Project:
A Cautionary Tale: Using Propensity Scores To Estimate the Effect of Food Stamps on Food Insecurity

Year: 2004

Research Center: Institute for Research on Poverty, University of Wisconsin-Madison

Investigator: Gibson-Davis, Christina M., and E. Michael Foster

Institution: Duke University

Project Contact:
Christina M. Gibson-Davis
Public Policy Studies
226 Sanford Institute Building
Duke University, NC 27708
Phone: 919-613-7364
E-mail: cgibson@duke.edu

Summary:

In 2003, the Food Stamp Program (FSP) provided assistance to 9.2 million households, including 5 million households with children. It is the largest Federal food program and is the cornerstone of Federal food assistance. FSP attempts to ensure that low-income families have sufficient resources to purchase a nutritionally adequate diet. Food insecurity is an FSP outcome measure. A module designed by the U.S. Department of Agriculture (USDA) and the Department of Health and Human Services (HHS) consists of 18 items that classify families as either food secure or food insecure. Reducing levels of food insecurity is an important goal, particularly for children: those who are food insecure are more likely to suffer from a range of academic and behavioral deficits.

The impact of the FSP on food insecurity is difficult to analyze since unmeasured or unobserved characteristics may be correlated with both program participation and food insecurity. This correlation introduces statistical bias, which may either understate or overstate program impact. Most research indicates that those who use food stamps have measurable disadvantages relative to income-eligible persons who do not participate. These disadvantages may increase the likelihood that these families are also food insecure. Simple comparisons between those who use food stamps and those eligible persons who do not may understate the program's impact if there are unmeasured disadvantages that prompt the most food insecure households to become FSP participants. However, the direction of the statistical bias may operate in the opposite direction. Eligible families who apply and participate may be better organized or otherwise advantaged in comparison to eligible nonparticipants. In that case, the program impact may be overstated.

Recent developments in nonexperimental methodology provide new techniques for evaluating a nonrandomized program such as the FSP. The use of propensity scores is one such method. Under key assumptions, propensity scores approximate a randomized experiment by creating a “matched” treatment and control group who are, save for treatment status, comparable. When the two matched groups are compared on an outcome, any resulting differences should reflect the treatment and not unmeasured characteristics. This method depends heavily on the ability to control for observed determinants of both program participation and food insecurity.

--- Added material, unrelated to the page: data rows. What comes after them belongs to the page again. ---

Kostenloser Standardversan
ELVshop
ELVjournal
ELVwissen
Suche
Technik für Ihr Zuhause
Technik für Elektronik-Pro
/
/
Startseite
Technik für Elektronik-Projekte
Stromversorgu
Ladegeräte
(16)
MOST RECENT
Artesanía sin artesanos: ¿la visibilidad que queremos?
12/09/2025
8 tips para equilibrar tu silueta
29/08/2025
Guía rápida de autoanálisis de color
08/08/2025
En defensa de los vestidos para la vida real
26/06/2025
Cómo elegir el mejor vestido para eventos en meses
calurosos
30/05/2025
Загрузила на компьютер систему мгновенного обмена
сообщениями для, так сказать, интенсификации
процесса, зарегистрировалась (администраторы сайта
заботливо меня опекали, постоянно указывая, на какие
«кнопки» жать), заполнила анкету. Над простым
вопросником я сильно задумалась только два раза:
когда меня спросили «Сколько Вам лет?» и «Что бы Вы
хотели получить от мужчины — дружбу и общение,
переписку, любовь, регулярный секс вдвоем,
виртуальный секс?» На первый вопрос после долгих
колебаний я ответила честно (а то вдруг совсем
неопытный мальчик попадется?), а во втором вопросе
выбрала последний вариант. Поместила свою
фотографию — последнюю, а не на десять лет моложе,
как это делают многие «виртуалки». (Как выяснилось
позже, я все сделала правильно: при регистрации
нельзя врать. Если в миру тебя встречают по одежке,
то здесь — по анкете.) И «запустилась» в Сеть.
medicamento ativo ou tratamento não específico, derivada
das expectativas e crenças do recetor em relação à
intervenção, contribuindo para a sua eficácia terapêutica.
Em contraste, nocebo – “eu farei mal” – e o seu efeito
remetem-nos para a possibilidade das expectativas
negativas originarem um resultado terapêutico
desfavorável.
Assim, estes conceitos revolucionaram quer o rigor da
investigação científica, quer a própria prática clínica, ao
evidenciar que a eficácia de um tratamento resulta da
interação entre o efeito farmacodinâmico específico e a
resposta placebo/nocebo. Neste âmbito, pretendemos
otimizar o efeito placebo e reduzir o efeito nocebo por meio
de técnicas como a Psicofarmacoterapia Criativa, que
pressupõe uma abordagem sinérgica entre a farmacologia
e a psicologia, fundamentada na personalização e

This research uses propensity scores to examine the effect of the FSP on food insecurity. Data come from the first and second waves of the Early Childhood Longitudinal Survey-Kindergarten Cohort (ECLS-K), a nationally representative dataset of over 21,000 children. Propensity scores were developed to create equivalent groups, with one receiving the treatment while the other group does not. Propensity scores represent the predicted probability of participating in the treatment, based on the observed and measured characteristics used in the prediction equation. The literature does not provide definitive guidance on how propensity scores should be calculated, so this research used several models, with each model varying the number of covariates.

The study found no effect of the FSP on the likelihood that a household will be classified as food insecure: the estimates were small and not consistent across the model specifications. As a further step, however, the study estimated the effect of food stamps on the level of food insecurity. Among households that indicated some amount of food insecurity, FSP participation reduced the amount of food insecurity.

This research makes two contributions:

  1. It uses statistically rigorous methods to evaluate the potential impact of food stamps among a sample of households with young children.
  2. The advantages and disadvantages of propensity scores are compared to more traditional linear regression models.
The use of the method is illustrated, highlighting how it may be applied in other research efforts. The study demonstrates limitations to the use of propensity scores based on their underlying assumptions. In order to help attain unbiased estimates, scores should be based on a rich array of covariates. This research found that estimates using regular linear regression methods were similar to results of the propensity score models. It is possible that a rich dataset such as ECLS-K, where many potentially confounding factors can be controlled for, could be sufficient for estimating the program's effect. Propensity scores should be used with caution. To examine the impact of a program like the FSP, where a randomized experiment cannot take place because eligible recipients cannot be denied benefits, using propensity scores in conjunction with more traditional linear regression models may provide informative results on program impact.